3. Origin and Vertex C must be on the same side of $L_1$: $L_1(x,y) = x - 3y + 2$. $L_1(0,0) = 0 - 3(0) + 2 = 2$. $L_1(C) = x_C - 3y_C + 2 = \frac{3 - 5m}{1 + m} - 3\left(\frac{7m - 1}{1 + m}\right) + 2 = \frac{3 - 5m - 21m + 3 + 2(1 + m)}{1 + m} = \frac{6 - 26m + 2 + 2m}{1 + m} = \frac{8 - 24m}{1 + m}$. For them to be on the same side, $L_1(0,0) \cdot L_1(C) > 0$: $2 \cdot \frac{8 - 24m}{1 + m} > 0$ $\frac{8 - 24m}{1 + m} > 0$ $\frac{8(1 - 3m)}{1 + m} > 0$. This inequality holds when $(1 - 3m)(1 + m) > 0$. The roots are $m = 1/3$ and $m = -1$. This inequality holds when $-1 < m < 1/3$.

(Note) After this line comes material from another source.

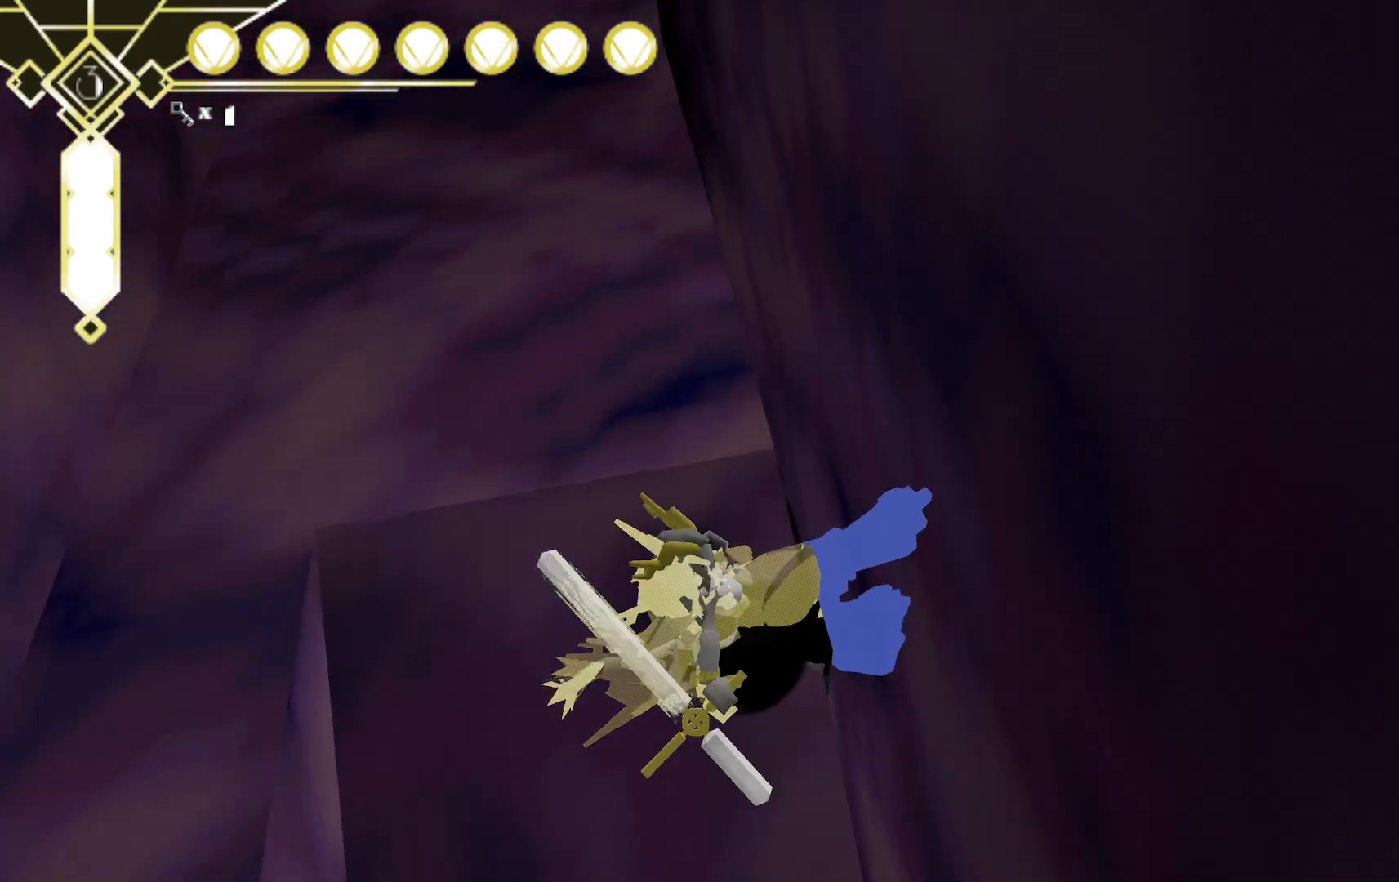
{"dt_ms": 500, "buttons": [], "left_stick": "right", "right_stick": "center", "events": [[67, "L2", "down"], [117, "right_stick", "up-left"], [333, "right_stick", "center"], [400, "L2", "up"]]}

Combining all conditions for $m$:

1. $m < 1/5$ or $m > 1/3$
2. $m \neq 1/3$
3. $-1 < m < 1/3$

Let's find the intersection of these conditions: The interval $(-1, 1/3)$ from condition 3. Intersect this with $(-\infty, 1/5) \cup (1/3, \infty)$ from condition 1. The intersection is $(-1, 1/5)$. Condition 2 ($m \neq 1/3$) is already satisfied by this interval. Also, the conditions for vertices B and C to be well-defined ($m \neq 1/3$ and $m \neq -1$) are satisfied by this interval.

So, the possible values of the slope $m$ for which the origin is an interior point of the triangle are $m \in (-1, 1/5)$.

The question asks for the "not possible values of slope of third side such that origin is an interior point of triangle". This means we need to find the complement of the interval $(-1, 1/5)$ on the real number line. The complement is $(-\infty, -1] \cup [1/5, \infty)$.

The final answer is $\boxed{(-\infty, -1] \cup [1/5, \infty)}$.

Explanation of the solution:

1. Identify the equations of the two given sides ($L_1, L_2$) and the general equation of the third side ($L_3$) with slope $m$.
2. Calculate the coordinates of the three vertices of the triangle ($A, B, C$) by finding the intersection points of these lines.
3. For the origin $(0,0)$ to be an interior point, it must lie on the same side of each line as the vertex opposite to that line. This is checked using the sign of the line equation evaluated at the origin and the opposite vertex.
   • Origin and vertex $A$ must be on the same side of $L_3$.
   • Origin and vertex $B$ must be on the same side of $L_2$.
   • Origin and vertex $C$ must be on the same side of $L_1$.
4. Set up inequalities based on these conditions.
5. Solve the inequalities for $m$.
6. Find the intersection of all valid ranges of $m$. This gives the possible values of $m$.
7. The question asks for "not possible values", so find the complement of the derived range.

Answer:

The not possible values of slope of third side such that origin is an interior point of triangle is $(-\infty, -1] \cup [1/5, \infty)$.

The final answer is $\boxed{(-\infty, -1] \cup [1/5, \infty)}$.